3. Boundaries as excuses

Like confidentiality, boundaries can be used as an excuse for poor communication.

Flexibility is essential, allowing sensitive professionals to explore boundary issues with consumers in an open, safe and transparent environment, free from any games.

4. Malpractice

Sometimes boundaries are shattered by the party which has the most power in the relationship - in this context, the mental health professional.

It's important to know that if we are touched inappropriately, sexual advances are made, or sexual images are used unsuitably, for example, we should be concerned, no matter how 'nice' and 'caring' the person might seem.

We need to be clear that none of this is our right and none of it is our fault. If we are uncomfortable with anything to do with personal boundaries we must try and find support to confront these issues and remove ourselves from the relationship. This is a big decision to make and some people do not follow through with a complaint. Unsupported it will be extremely hard.

5. Political views and moral imperatives

Some people believe that anti-psychiatry is a moral imperative for consumers whilst others perhaps once thought this way and have moved on to a more accepting stance. Others still are perfectly comfortable with psychiatry, and happy about campaigns that promote compliance within a medical agenda.

People hold a wide range of views. It is not weak-willed to seek out help from psychiatry/psychology or counselling. Nor should it be seen as wrong to seek and promote information from the consumer/survivor movement. We need to be encouraged to talk to others who have travelled the same paths and enabled to think well of the choices we make.

6. Ethics and professionalism

There is often a difference between the patient/client code of ethics and the professional code to which clinicians ascribe. Sometimes these differences compromise practice and communication.

Issues around confidentiality, duty of care, being competent and in control, and detailed record-keeping are part of the fabric of clinical ethics and professionalism.
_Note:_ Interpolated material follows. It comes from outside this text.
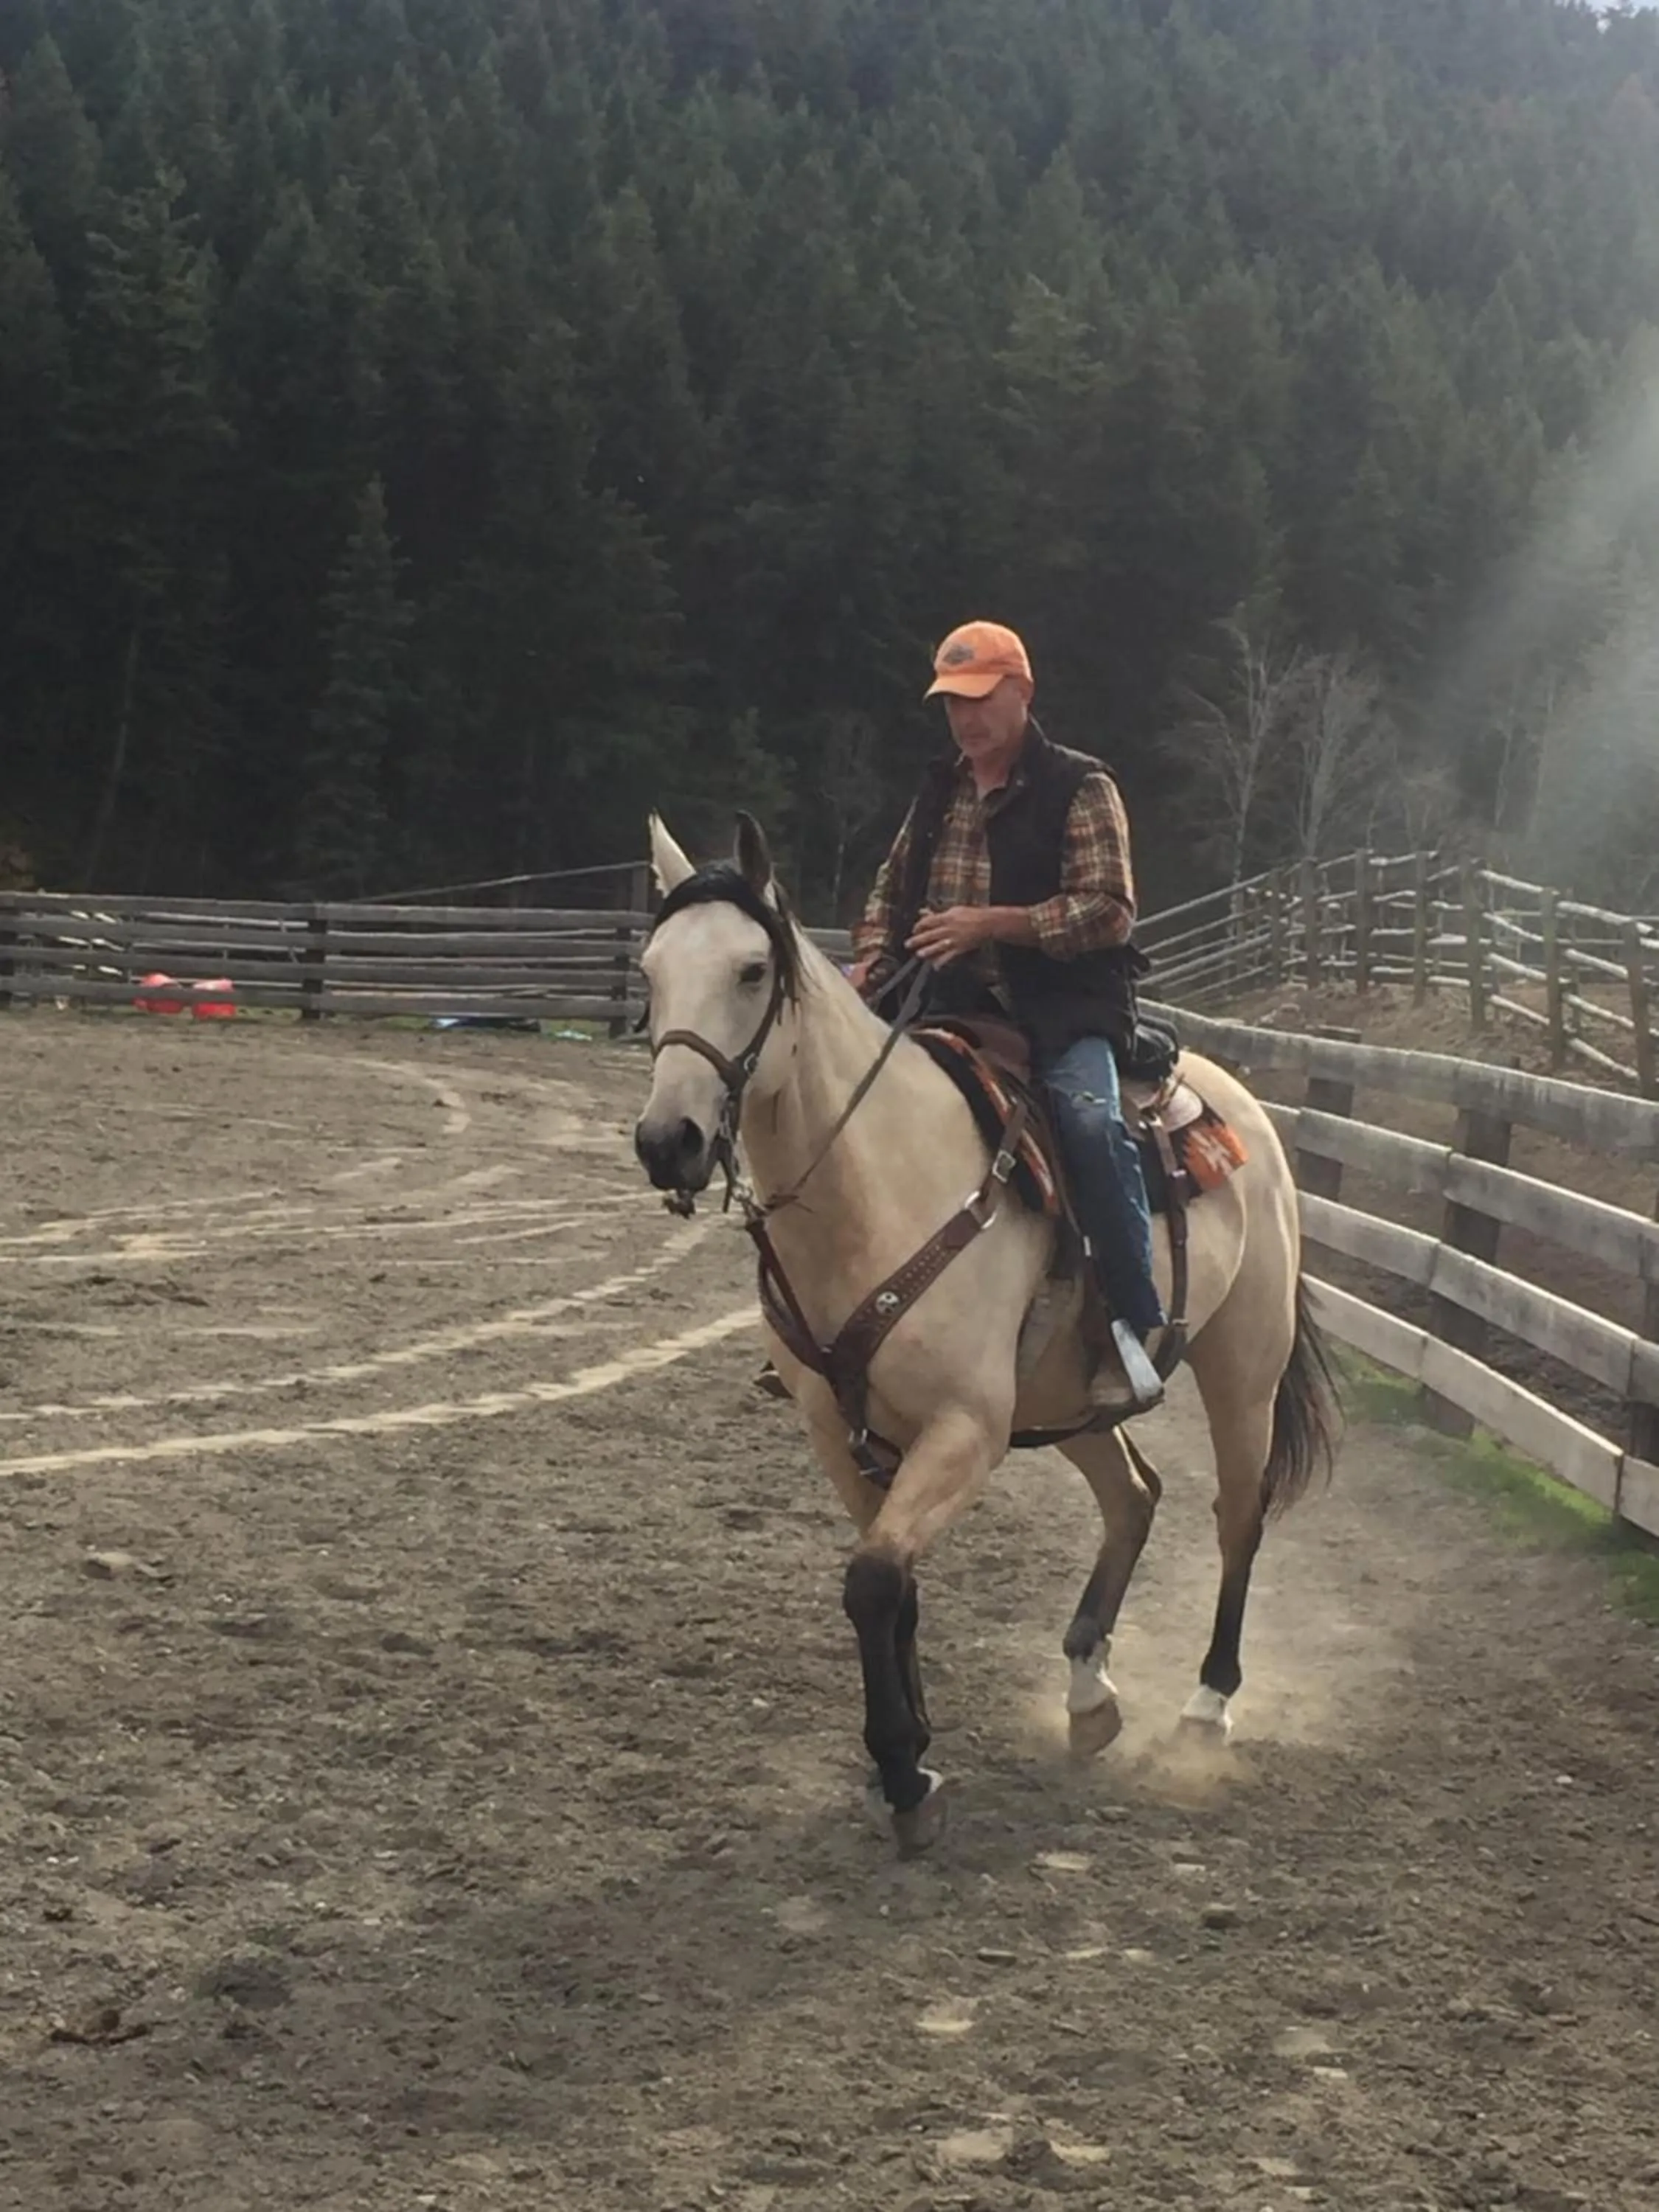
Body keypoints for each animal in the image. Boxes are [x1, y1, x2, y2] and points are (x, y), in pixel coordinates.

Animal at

For us, however, ethics might include the requirement for clinicians to listen to us respectfully at all times, adhere to our advance directives, practice in a way that enables the dignity of risk, challenge the social structures that protect perpetrators of abuse and trauma, and make a stand on behalf of their clients/patients around the social issues that often have determined our lives.

7. Intelligence

Often people say that they can't bear being 'in therapy' with clinicians who are not as intelligent as they are. When they find it easy to 'read' the clinician, second-guess their next move and manipulate the therapy, they are not satisfied and become pessimistic about anything changing in their lives.

In the public sector this can be diabolical because there is almost no opportunity for changing your primary worker.
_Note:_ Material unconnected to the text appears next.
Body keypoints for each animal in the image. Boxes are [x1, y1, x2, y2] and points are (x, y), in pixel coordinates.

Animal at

8. Inexperienced practitioners

Most people practicing psychotherapy attend regular supervision from more experienced practitioners. This is like having a mentor and has proven to be imperative for the survival of many young practitioners in a harsh environment.

Sometimes, however, it can be like learning the 'sins of the father'. All apprenticeship models hold risks of some young clinicians copying bad practice.

9. Referring friends

Take care. Some of us have done this and it has gone pear shaped.

It's imperative to remember that we all appreciate different approaches to clinical practice: different theoretical underpinnings, different ideas about medication, and so on.

If you have found a therapist/clinician who is useful, write down what they do which works for you. Think it through carefully on several axes of importance. For example: 'politeness, non-patronising and good bedside manner' or 'knowledge of the most up-to-date psychotropic medication' ... then, instead of recommending her/him per se, say, "This is what my therapist's practice includes ..." or, "This is what I appreciate in my clinician's behaviour/practice ..." then people can make up their own minds.

10. Ending a therapeutic relationship

Concluding long-standing relationships with a therapist IS difficult. After all, we have invested a large part of our lives in this transient, strange relationship which is disconnected from the fabric of the rest of our lives.